The Westport lawmaker added Republicans gave no support to the legislation and that, since several members of the Public Health Committee firmly oppose the bill, its chances of success for next year are also very low.

“Modifying the bill in and of itself would not necessarily change any votes,” Steinberg said. “So I think we would probably be looking to a new legislature.”

HB 5898– which would have allowed doctors to prescribe lethal drugs to individuals who are told they have six months or less to live, or are in extreme pain – has now been introduced five times since 2013 in Connecticut, but has failed to make it each time to the state House or Senate floor.

Disability-rights group Second Thoughts CT, which opposes the legalization of assisted suicide, tweeted “strong opposition from disabled people like us” was the primary reason for the defeat of the bill:

The Charlotte Lozier Institute tweeted its praise of Second Thoughts CT member Cathy Ludlum, who testified those with disabilities are the “collateral damage” of assisted suicide laws:

Ludlum said:

Nobody wants people to be in pain, desperate, and feeling that they have no control over what is happening in their lives. Believe me, those of us with disabilities know what it is to feel like you have no control.

But the harsh reality is that we will be the collateral damage in any formalized death-by-choice system. Many of us with severe and obvious disabilities are already too frequently thought of by medical practitioners as having reached a final stage, where death might be expected in the near future.

According to CT Mirror, the Connecticut director of Compassion &Choices – a national lobbying group that promotes assisted suicide bills throughout the country, said the failure of the bill to move out of committee was “beyond disappointing.”

“While many of the supporters of the bill who brought their stories to the public hearing last month will get no relief, let’s be clear: This bill will become law in Connecticut someday soon,” Tim Appleton said. “After two decades of experience with the law in Oregon, without any of the dire consequences predicted by opponents, legislatures across the country are passing aid-in-dying bills. Connecticut will do the right thing.”

However, Peter Wolfgang, who heads Family Institute of Connecticut, observed the bill “fails every year because there is no way you can ever make this right.”

“It is never right to license doctors to prescribe suicide as a treatment and to grant immunity to the people that help you kill yourself,” he said.

Assisted suicide is currently legal in Washington, DC, California, Colorado, Hawaii, Montana, Oregon, Vermont, and Washington.

Maryland rejected an assisted suicide bill last week.
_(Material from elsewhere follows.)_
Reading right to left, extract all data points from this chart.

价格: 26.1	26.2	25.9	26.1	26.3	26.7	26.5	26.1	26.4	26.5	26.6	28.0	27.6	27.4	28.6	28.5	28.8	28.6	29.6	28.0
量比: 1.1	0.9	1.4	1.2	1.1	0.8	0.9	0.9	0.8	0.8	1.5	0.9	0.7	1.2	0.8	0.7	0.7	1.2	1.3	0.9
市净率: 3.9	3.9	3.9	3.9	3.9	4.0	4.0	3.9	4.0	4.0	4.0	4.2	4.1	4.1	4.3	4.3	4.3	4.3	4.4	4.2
According to the Washington Free Beacon, Matt Valliere, executive director of the Patients’ Rights Action Fund, reacted to the defeat of the Maryland legislation by saying all bills that would make assisted suicide legal “make for dangerous public policy, especially for persons living with disabilities, the terminally ill, people of advanced age, and those who are at an economic disadvantage.”

“They are the most likely to suffer because of mistakes, coercion, and abuse—as we have seen happen in places that do allow assisted suicide,” he noted.

New Jersey’s legislature passed an assisted suicide bill last week and Democrat Gov. Phil Murphy said he intends to sign it into law. However, Republican lawmakers are urging Murphy to make several late changes to the legislation, including increased penalties for abusers of the future law.